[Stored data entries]

----------

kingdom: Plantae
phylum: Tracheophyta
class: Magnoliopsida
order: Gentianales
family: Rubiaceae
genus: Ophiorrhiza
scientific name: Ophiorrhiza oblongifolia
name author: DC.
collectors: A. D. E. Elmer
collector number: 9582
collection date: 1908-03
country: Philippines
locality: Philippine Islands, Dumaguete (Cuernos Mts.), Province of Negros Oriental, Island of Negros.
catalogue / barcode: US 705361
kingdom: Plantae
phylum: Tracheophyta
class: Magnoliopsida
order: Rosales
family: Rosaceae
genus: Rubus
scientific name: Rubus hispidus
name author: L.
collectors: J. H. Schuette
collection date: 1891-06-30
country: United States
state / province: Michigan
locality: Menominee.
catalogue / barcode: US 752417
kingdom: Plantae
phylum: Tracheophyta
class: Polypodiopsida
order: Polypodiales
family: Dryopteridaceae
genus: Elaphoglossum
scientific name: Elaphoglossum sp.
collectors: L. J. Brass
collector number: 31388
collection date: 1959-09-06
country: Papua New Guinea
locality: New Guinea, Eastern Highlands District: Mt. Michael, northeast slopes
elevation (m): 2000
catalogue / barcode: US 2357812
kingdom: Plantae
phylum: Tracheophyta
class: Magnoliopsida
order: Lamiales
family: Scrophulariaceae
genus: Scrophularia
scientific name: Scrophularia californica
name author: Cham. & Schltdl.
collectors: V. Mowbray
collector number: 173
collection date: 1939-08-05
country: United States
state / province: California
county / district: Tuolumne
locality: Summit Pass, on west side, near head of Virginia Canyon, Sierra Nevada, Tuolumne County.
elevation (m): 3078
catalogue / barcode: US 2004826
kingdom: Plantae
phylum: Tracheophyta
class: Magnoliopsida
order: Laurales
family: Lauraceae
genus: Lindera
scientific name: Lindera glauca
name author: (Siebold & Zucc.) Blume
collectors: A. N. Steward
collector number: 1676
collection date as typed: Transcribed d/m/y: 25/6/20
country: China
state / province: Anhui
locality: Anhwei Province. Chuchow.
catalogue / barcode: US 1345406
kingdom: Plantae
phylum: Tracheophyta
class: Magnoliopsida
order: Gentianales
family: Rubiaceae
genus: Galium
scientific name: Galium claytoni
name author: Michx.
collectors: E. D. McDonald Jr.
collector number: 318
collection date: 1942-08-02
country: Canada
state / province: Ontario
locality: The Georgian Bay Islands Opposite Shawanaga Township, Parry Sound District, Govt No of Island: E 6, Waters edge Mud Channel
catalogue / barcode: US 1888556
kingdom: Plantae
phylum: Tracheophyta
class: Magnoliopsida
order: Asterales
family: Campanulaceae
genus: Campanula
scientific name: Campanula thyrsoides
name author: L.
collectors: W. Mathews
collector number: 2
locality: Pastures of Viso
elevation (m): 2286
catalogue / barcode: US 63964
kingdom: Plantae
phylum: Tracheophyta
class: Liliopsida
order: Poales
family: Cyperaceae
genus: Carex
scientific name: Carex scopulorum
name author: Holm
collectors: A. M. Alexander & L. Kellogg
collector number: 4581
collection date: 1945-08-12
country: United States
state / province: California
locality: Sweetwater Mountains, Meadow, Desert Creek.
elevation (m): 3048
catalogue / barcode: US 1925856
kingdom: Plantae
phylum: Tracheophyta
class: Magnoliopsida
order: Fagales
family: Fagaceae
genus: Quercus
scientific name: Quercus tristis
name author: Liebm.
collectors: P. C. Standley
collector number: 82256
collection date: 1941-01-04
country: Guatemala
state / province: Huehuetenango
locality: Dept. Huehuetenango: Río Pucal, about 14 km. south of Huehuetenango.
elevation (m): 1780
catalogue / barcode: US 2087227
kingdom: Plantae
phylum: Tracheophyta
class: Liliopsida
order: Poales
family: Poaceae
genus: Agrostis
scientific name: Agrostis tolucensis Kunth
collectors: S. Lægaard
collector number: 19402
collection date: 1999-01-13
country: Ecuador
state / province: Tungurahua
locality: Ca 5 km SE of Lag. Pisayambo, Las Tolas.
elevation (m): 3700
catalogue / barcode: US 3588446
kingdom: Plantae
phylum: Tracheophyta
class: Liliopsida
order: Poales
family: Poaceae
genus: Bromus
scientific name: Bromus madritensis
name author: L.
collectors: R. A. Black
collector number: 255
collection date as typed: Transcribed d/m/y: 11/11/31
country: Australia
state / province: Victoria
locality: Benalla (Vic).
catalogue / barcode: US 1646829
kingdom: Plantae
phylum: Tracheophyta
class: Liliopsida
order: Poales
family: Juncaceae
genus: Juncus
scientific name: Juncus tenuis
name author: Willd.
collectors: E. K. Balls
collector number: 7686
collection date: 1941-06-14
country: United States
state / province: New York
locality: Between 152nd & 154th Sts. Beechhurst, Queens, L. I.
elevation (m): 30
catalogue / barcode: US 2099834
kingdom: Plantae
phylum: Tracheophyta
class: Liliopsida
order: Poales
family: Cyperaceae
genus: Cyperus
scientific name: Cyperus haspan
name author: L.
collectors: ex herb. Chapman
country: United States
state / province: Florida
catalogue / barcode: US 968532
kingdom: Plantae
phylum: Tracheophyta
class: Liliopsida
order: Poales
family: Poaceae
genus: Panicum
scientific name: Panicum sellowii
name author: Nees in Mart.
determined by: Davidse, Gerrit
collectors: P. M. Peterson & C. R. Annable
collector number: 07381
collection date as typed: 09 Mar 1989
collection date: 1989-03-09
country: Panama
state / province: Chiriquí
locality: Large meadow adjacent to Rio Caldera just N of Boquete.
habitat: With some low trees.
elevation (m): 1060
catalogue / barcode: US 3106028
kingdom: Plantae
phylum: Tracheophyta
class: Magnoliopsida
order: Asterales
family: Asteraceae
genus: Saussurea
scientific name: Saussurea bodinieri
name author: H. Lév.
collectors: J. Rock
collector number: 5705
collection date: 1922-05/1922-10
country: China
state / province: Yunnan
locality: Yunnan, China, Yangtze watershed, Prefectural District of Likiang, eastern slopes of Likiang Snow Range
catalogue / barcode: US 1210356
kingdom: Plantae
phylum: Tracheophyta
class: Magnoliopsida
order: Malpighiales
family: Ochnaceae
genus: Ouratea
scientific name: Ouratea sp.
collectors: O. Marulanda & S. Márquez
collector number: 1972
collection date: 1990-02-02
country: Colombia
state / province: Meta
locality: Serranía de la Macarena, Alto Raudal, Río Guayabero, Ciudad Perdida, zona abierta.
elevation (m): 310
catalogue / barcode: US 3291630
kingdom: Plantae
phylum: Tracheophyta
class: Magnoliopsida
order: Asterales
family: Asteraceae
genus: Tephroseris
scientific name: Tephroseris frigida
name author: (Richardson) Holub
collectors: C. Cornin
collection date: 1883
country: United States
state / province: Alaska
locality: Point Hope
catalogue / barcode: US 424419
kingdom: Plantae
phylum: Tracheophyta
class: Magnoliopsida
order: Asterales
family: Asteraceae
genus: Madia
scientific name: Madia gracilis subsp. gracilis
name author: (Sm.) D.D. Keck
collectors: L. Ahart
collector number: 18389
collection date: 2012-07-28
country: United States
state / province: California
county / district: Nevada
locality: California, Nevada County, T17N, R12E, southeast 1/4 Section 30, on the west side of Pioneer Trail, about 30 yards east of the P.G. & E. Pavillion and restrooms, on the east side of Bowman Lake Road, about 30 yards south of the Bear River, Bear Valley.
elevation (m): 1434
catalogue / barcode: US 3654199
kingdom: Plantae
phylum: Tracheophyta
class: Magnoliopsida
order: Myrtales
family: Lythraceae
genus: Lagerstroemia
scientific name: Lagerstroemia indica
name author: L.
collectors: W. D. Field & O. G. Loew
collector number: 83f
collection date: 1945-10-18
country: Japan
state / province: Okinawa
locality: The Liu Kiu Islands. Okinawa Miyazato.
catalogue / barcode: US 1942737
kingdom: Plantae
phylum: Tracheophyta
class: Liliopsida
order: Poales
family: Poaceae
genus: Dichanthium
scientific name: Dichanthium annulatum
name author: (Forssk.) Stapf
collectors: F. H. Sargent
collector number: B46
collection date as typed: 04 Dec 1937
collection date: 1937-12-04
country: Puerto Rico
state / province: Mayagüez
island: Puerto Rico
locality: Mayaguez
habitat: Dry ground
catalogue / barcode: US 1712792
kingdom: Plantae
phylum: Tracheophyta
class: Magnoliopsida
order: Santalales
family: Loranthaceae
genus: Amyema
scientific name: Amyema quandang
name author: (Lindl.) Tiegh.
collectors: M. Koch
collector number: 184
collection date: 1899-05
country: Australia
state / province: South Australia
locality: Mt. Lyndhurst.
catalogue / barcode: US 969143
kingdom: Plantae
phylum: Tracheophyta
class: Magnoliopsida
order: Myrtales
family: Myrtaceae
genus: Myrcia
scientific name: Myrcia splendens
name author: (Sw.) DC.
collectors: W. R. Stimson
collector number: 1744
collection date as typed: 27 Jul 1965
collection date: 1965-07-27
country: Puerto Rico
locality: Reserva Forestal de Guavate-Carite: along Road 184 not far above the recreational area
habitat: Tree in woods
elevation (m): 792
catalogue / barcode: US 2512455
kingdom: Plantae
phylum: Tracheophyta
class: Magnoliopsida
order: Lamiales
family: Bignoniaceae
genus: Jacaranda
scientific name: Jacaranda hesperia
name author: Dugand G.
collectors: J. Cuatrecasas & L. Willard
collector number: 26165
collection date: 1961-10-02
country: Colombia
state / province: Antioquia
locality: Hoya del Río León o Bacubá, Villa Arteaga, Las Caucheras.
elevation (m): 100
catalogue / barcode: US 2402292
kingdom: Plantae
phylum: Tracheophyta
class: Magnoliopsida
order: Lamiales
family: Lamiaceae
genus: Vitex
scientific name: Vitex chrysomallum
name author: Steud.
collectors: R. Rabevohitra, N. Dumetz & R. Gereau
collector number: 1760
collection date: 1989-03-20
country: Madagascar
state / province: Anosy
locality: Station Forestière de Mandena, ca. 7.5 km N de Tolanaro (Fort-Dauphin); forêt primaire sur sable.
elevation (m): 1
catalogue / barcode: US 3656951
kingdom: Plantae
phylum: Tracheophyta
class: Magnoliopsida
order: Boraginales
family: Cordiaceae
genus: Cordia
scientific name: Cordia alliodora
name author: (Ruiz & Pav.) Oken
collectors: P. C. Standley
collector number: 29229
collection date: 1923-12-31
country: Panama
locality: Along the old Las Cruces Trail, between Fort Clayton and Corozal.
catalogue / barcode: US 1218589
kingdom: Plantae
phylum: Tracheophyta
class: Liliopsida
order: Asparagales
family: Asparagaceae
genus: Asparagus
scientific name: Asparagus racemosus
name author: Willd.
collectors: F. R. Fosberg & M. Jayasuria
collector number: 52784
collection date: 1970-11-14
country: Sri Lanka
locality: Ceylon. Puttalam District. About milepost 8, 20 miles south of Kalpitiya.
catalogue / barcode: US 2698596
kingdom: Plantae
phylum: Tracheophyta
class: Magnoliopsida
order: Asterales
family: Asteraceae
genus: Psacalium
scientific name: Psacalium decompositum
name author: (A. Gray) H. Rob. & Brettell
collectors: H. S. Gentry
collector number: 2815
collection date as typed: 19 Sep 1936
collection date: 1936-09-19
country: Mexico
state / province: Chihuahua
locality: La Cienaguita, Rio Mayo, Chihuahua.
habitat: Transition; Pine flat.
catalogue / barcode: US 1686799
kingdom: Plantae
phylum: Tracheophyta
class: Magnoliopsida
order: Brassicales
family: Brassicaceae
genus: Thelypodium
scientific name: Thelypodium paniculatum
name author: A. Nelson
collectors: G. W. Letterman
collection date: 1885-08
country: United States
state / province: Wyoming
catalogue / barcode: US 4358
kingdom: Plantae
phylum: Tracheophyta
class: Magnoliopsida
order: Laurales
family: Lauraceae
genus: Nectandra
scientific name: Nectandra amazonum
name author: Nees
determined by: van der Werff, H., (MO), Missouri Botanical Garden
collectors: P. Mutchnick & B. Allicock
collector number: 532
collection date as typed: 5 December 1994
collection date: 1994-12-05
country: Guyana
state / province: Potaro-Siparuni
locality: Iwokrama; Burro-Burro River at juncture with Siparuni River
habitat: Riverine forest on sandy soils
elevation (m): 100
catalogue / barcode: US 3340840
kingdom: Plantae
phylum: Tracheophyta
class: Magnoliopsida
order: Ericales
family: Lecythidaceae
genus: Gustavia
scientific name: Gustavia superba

----------

-- WORK TO BE COMPLETED --
Write out, word for word, the part of the entries that opens with their first line and closes with the line containing "family: Rosaceae", including both of those lines.

-- TASK RESPONSE --
kingdom: Plantae
phylum: Tracheophyta
class: Magnoliopsida
order: Gentianales
family: Rubiaceae
genus: Ophiorrhiza
scientific name: Ophiorrhiza oblongifolia
name author: DC.
collectors: A. D. E. Elmer
collector number: 9582
collection date: 1908-03
country: Philippines
locality: Philippine Islands, Dumaguete (Cuernos Mts.), Province of Negros Oriental, Island of Negros.
catalogue / barcode: US 705361
kingdom: Plantae
phylum: Tracheophyta
class: Magnoliopsida
order: Rosales
family: Rosaceae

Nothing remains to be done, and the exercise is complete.